Rykwert’s The Idea of a Town interprets the ancient city not as a merely technical settlement or pragmatic response to defence, economy, and circulation, but as a symbolic construction grounded in ritual, myth, cosmology, and social order. Against modern functionalist readings of urban origins, he argues that the foundation of towns in the ancient world involved acts of consecration, orientation, boundary-making, sacrifice, augury, and collective memory. The city was therefore conceived as a meaningful diagram of the world: its walls, gates, centre, axes, sacred precincts, and divisions materialised a community’s relation to gods, ancestors, territory, and political authority.
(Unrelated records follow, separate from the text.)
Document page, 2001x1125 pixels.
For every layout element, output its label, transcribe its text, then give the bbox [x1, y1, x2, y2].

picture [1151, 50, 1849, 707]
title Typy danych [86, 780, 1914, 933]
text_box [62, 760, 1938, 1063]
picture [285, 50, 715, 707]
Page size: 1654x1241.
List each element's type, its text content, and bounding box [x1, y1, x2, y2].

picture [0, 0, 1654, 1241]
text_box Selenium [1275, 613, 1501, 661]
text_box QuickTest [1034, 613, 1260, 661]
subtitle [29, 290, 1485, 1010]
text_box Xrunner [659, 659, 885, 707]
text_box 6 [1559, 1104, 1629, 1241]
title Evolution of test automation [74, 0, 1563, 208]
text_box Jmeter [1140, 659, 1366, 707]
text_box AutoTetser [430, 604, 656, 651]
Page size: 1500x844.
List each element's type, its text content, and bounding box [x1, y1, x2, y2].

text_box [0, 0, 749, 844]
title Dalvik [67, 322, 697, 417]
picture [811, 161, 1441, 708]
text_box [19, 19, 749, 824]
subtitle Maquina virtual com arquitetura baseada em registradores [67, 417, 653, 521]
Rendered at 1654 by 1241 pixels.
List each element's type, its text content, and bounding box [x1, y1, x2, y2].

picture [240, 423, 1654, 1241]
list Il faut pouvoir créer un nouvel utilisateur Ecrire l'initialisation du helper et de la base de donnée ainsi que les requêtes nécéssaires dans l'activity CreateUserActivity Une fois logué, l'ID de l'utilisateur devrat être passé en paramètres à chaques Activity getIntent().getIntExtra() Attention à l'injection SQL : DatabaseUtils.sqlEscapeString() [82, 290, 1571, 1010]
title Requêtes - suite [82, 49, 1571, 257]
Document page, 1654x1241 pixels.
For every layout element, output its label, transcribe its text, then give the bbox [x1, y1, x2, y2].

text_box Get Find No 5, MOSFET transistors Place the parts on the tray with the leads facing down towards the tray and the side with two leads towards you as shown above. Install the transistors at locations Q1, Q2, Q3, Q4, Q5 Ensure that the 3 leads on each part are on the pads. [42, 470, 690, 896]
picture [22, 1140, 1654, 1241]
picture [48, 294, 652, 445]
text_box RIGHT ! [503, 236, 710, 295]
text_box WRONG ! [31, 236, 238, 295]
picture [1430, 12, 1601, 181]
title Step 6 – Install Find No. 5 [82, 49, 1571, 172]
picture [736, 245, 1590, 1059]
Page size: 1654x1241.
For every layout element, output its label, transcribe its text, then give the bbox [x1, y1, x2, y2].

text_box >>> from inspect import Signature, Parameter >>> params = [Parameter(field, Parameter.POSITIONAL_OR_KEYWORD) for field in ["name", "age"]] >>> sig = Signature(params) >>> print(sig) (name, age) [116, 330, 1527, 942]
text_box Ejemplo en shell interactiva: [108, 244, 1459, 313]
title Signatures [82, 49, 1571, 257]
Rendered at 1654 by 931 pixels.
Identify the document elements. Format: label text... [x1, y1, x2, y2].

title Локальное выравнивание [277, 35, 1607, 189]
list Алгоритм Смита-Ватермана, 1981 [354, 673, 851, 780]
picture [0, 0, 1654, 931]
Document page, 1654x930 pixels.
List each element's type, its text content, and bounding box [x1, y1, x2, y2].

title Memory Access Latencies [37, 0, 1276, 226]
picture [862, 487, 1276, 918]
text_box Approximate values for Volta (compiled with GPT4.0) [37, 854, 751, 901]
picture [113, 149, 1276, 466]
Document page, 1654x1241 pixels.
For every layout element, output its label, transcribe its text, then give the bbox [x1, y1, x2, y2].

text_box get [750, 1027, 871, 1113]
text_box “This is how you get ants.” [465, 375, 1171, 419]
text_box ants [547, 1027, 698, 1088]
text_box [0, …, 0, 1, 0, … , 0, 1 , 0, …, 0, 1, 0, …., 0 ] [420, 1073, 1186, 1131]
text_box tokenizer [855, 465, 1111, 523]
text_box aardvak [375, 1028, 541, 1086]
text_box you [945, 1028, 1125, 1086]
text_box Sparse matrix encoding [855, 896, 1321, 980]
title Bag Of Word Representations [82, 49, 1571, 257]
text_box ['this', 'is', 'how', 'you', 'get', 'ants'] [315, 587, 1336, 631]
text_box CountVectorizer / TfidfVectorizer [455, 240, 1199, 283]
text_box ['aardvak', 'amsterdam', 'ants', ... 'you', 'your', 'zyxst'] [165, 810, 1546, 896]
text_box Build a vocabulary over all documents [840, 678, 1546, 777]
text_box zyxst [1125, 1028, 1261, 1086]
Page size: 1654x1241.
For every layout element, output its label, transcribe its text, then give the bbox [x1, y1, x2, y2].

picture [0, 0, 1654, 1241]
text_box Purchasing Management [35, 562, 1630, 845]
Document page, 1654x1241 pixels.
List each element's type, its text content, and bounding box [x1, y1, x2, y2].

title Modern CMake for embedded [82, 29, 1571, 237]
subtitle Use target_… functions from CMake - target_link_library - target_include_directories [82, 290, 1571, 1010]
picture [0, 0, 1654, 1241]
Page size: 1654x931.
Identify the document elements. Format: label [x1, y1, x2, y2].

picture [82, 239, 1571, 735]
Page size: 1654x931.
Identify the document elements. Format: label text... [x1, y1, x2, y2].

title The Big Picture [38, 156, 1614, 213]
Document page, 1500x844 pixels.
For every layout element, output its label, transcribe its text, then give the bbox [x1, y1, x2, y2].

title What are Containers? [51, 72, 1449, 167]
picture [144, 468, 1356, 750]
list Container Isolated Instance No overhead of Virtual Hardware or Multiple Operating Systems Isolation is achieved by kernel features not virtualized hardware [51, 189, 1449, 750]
Through Roman foundation rites, Etruscan surveying practices, Greek colonial settlements, and wider anthropological comparisons, Rykwert shows that urban form emerges from a dense alliance between spatial order and symbolic action. The town is not simply built; it is inaugurated, delimited, and ritually made legitimate. Its boundary separates the civic from the wild, the lawful from the threatening, while its centre condenses religious and political identity. The book’s importance lies in restoring to urbanism a forgotten anthropological depth: planning is not only geometry or administration, but a cultural act through which societies project an image of cosmic and civic coherence. For Rykwert, the ancient city becomes a ceremonial instrument, a spatial body where architecture, rite, power, and belief are inseparable.